#### Task objective:
Report each line of the records below that uses the word "brown".

#### Records provided:
※
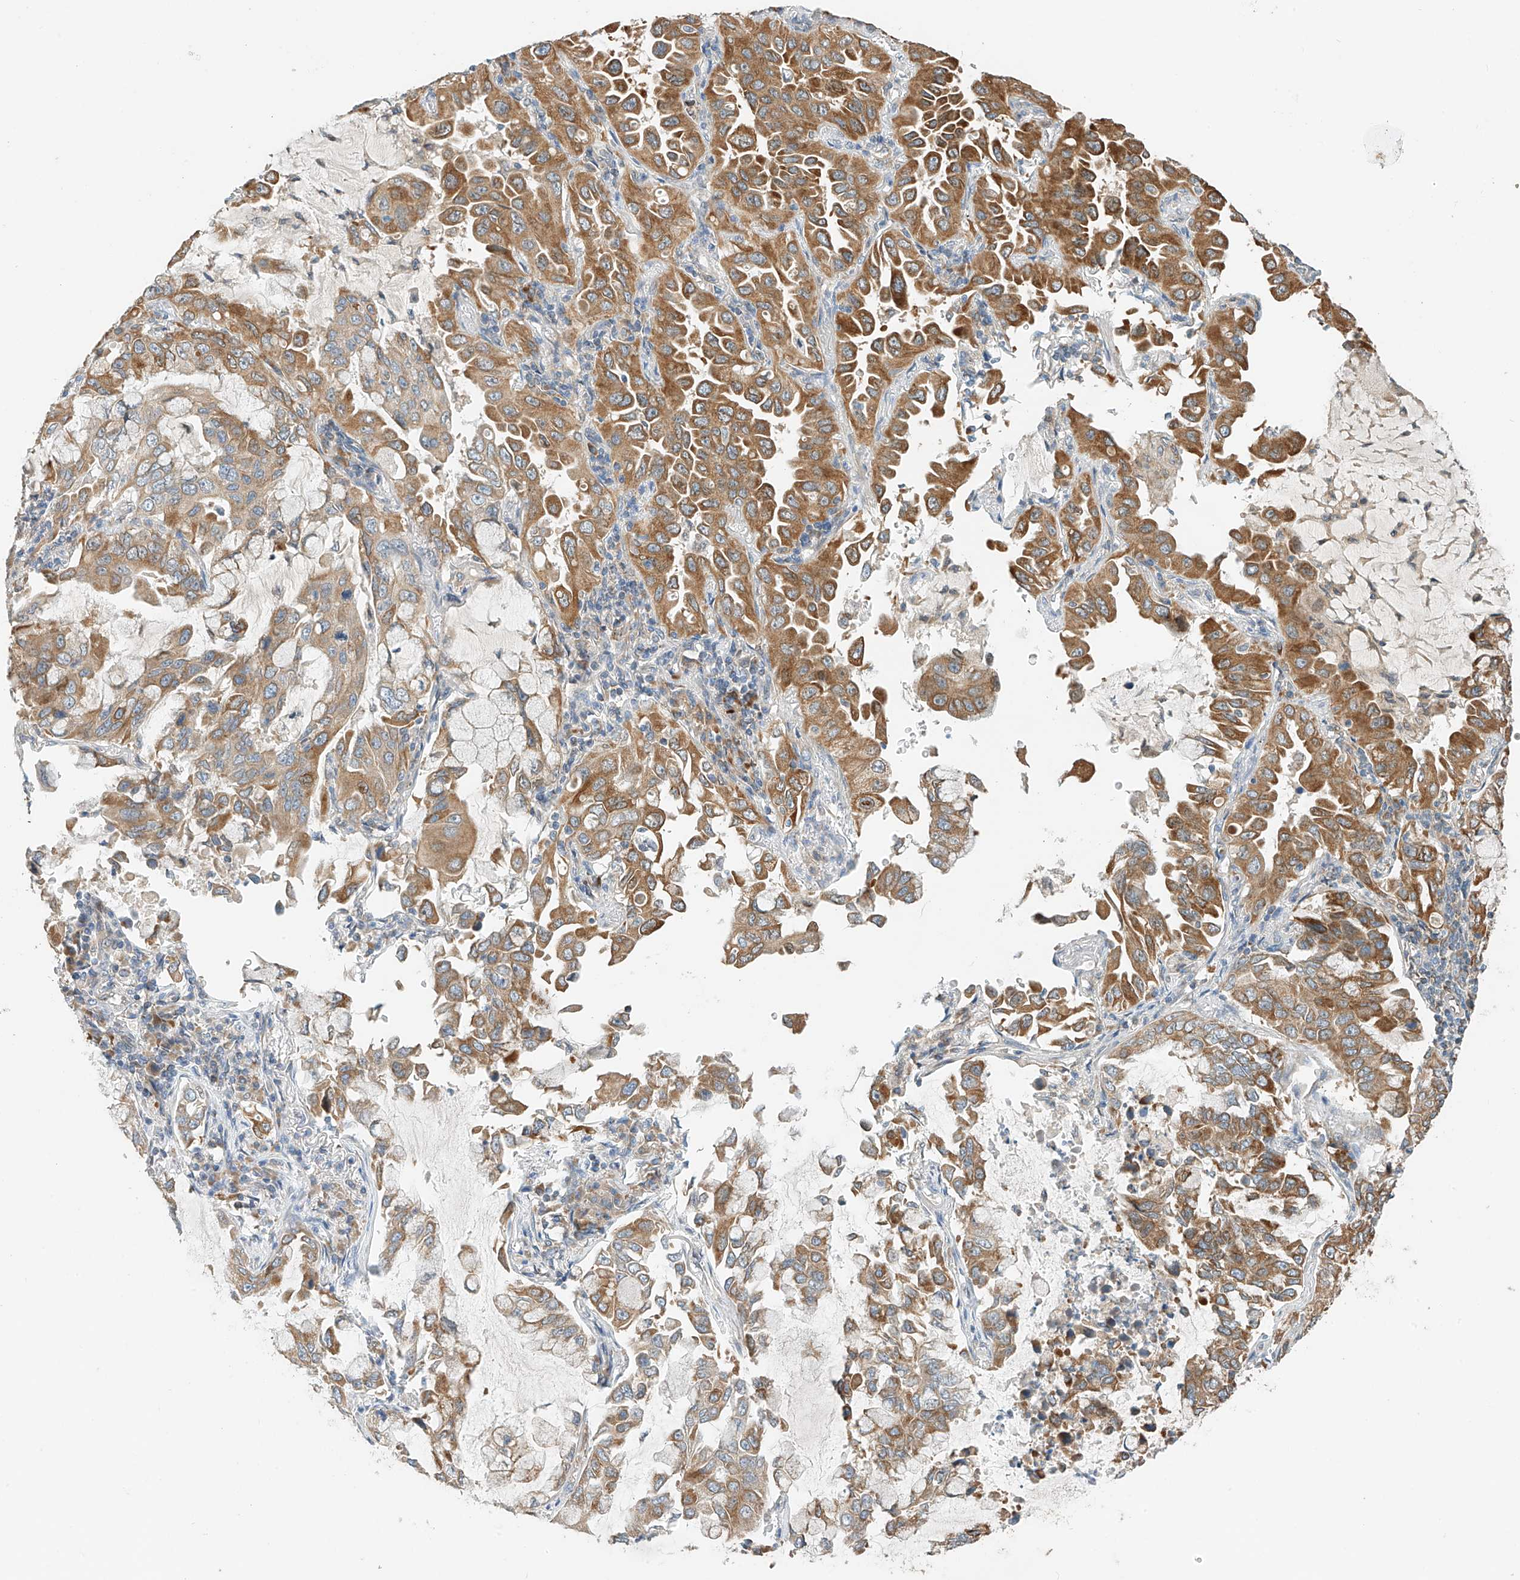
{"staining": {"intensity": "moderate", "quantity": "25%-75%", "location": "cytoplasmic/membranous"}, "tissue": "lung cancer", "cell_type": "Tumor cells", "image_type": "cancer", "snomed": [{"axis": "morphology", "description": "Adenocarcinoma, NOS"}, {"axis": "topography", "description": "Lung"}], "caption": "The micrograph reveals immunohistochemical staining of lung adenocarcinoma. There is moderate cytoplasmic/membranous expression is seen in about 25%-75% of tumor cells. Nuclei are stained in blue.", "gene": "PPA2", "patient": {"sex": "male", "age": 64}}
※
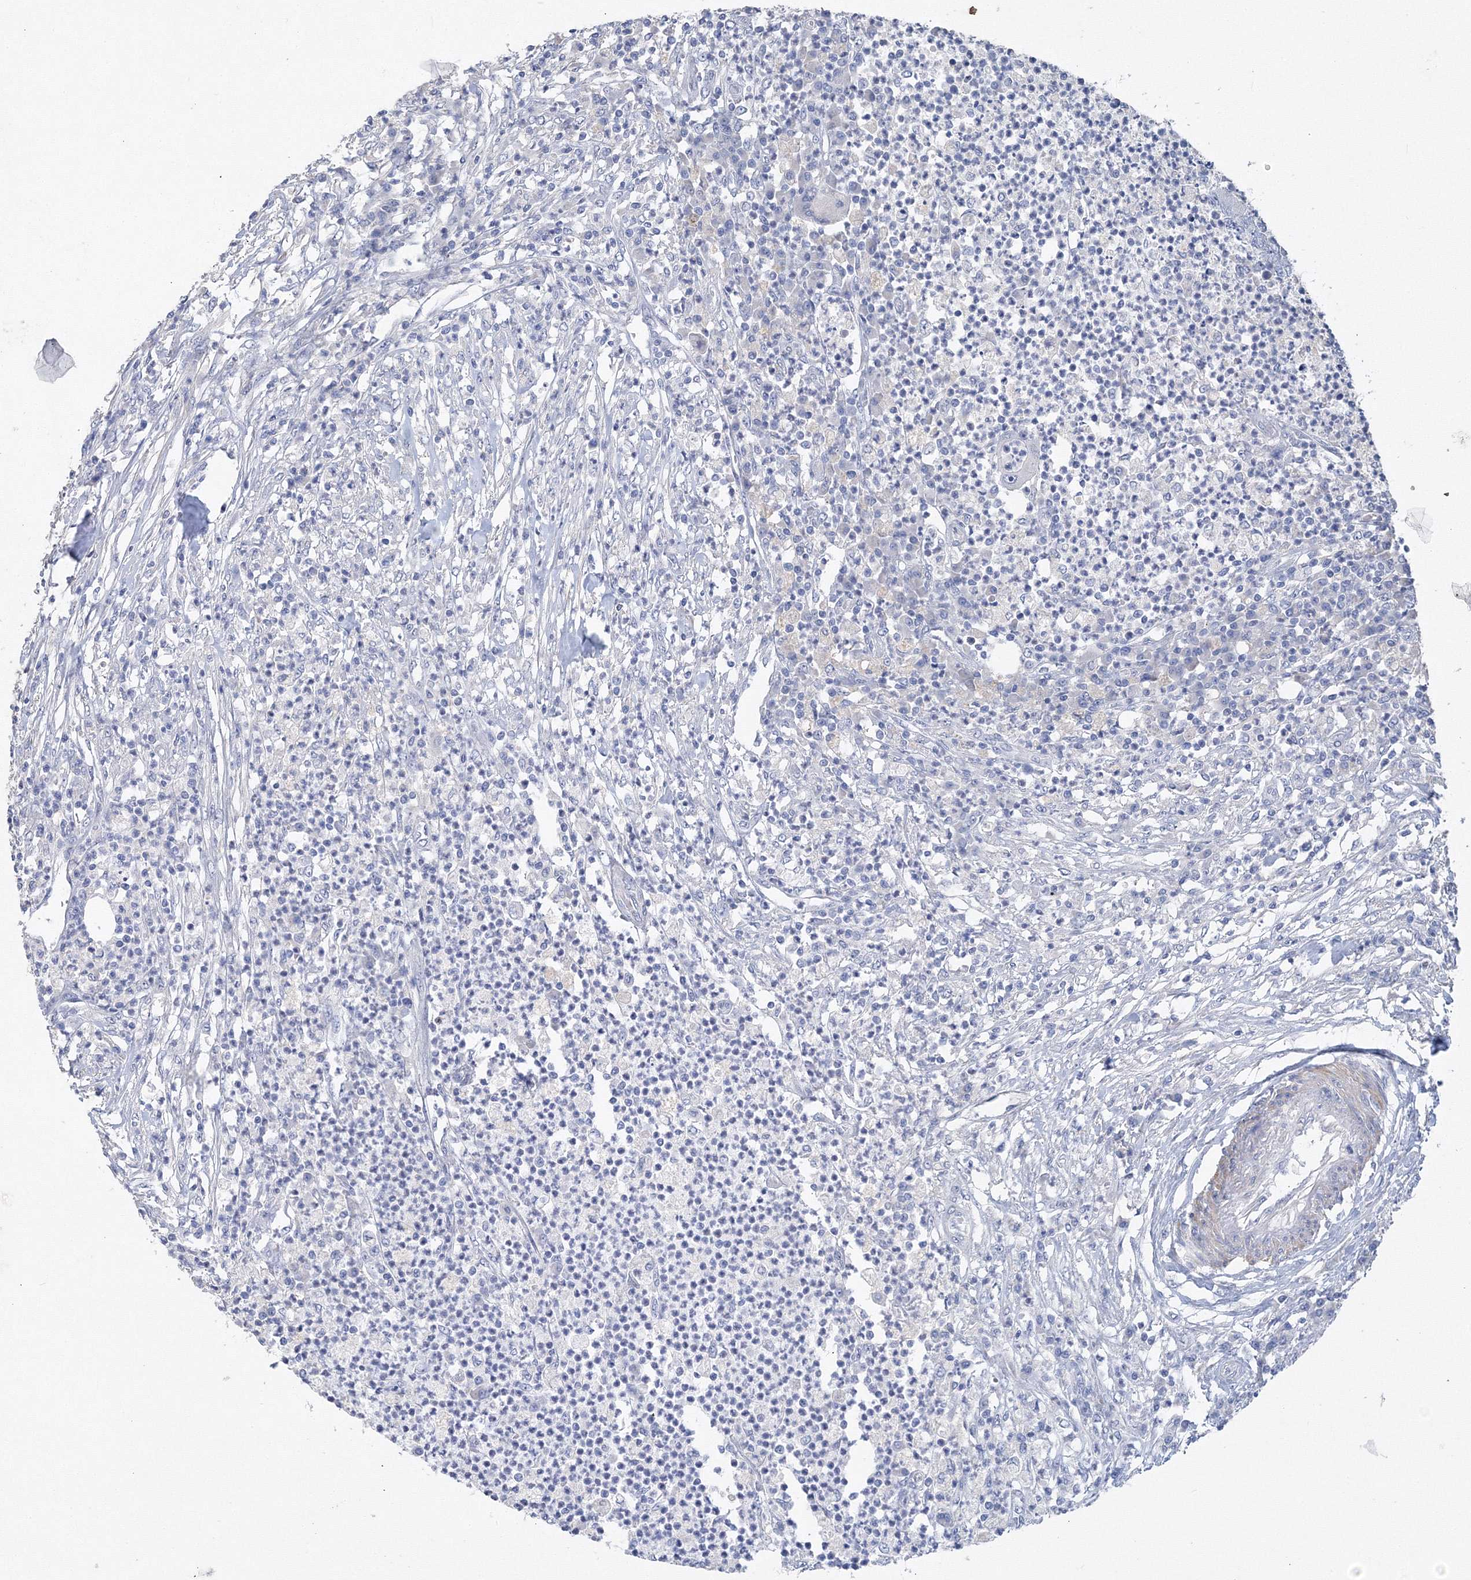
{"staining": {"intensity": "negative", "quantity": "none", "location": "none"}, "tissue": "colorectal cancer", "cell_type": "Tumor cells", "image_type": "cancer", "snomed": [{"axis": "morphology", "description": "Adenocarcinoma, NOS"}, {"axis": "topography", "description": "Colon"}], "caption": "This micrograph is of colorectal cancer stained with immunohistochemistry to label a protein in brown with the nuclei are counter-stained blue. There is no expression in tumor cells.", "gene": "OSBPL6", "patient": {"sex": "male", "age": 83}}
※
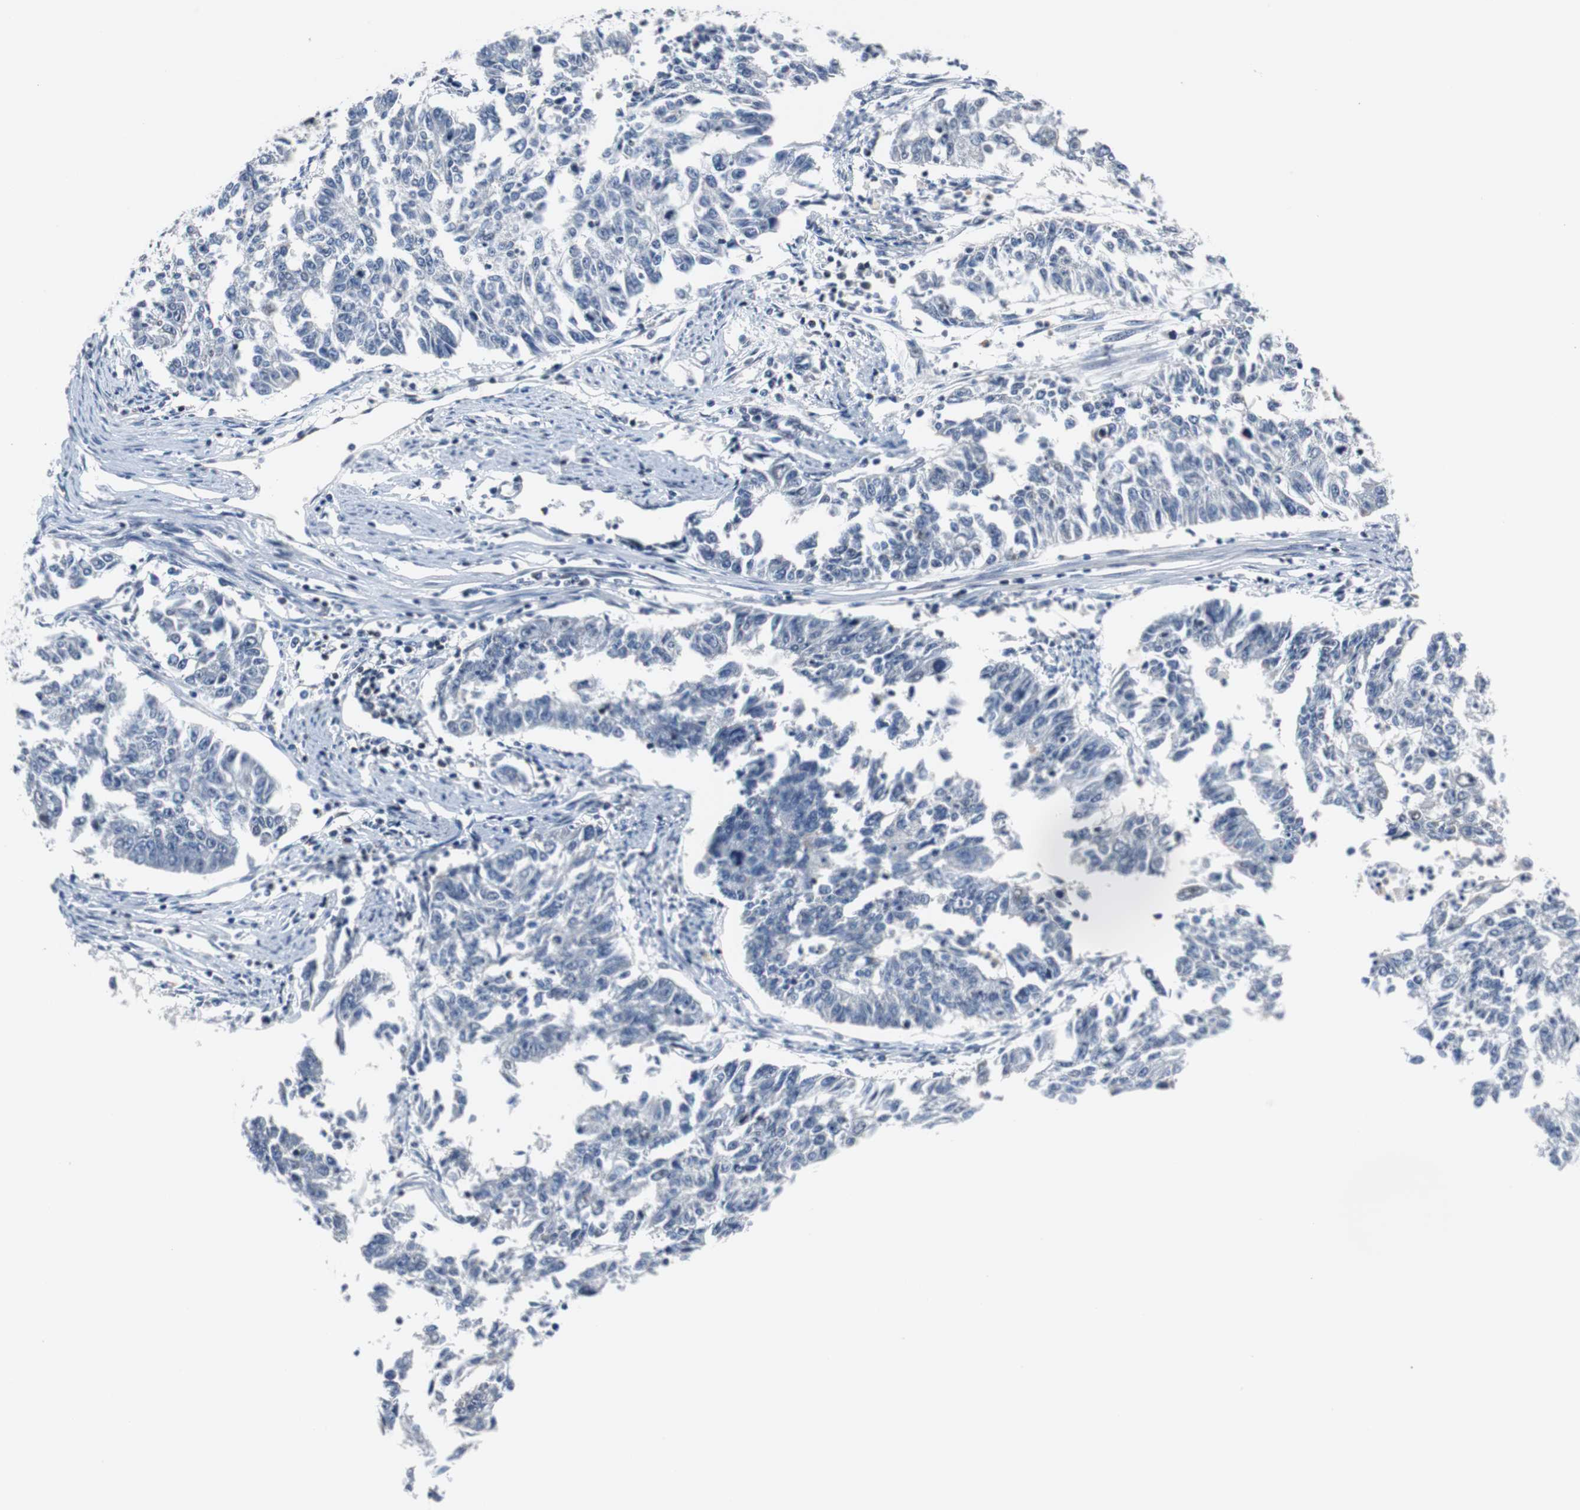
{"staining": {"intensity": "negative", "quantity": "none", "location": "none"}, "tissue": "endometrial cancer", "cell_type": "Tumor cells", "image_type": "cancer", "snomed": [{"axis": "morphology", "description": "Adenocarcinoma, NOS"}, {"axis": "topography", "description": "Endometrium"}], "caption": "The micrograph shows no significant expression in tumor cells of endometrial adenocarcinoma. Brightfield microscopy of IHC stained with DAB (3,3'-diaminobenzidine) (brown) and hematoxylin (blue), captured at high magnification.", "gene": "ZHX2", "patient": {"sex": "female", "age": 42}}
※
#### Task response:
{"staining": {"intensity": "negative", "quantity": "none", "location": "none"}, "tissue": "colorectal cancer", "cell_type": "Tumor cells", "image_type": "cancer", "snomed": [{"axis": "morphology", "description": "Adenocarcinoma, NOS"}, {"axis": "topography", "description": "Colon"}], "caption": "This micrograph is of colorectal cancer stained with immunohistochemistry to label a protein in brown with the nuclei are counter-stained blue. There is no expression in tumor cells.", "gene": "OSBPL6", "patient": {"sex": "male", "age": 83}}
{"staining": {"intensity": "negative", "quantity": "none", "location": "none"}, "tissue": "endometrial cancer", "cell_type": "Tumor cells", "image_type": "cancer", "snomed": [{"axis": "morphology", "description": "Adenocarcinoma, NOS"}, {"axis": "topography", "description": "Endometrium"}], "caption": "The micrograph shows no significant expression in tumor cells of endometrial adenocarcinoma. Brightfield microscopy of IHC stained with DAB (3,3'-diaminobenzidine) (brown) and hematoxylin (blue), captured at high magnification.", "gene": "ZHX2", "patient": {"sex": "female", "age": 42}}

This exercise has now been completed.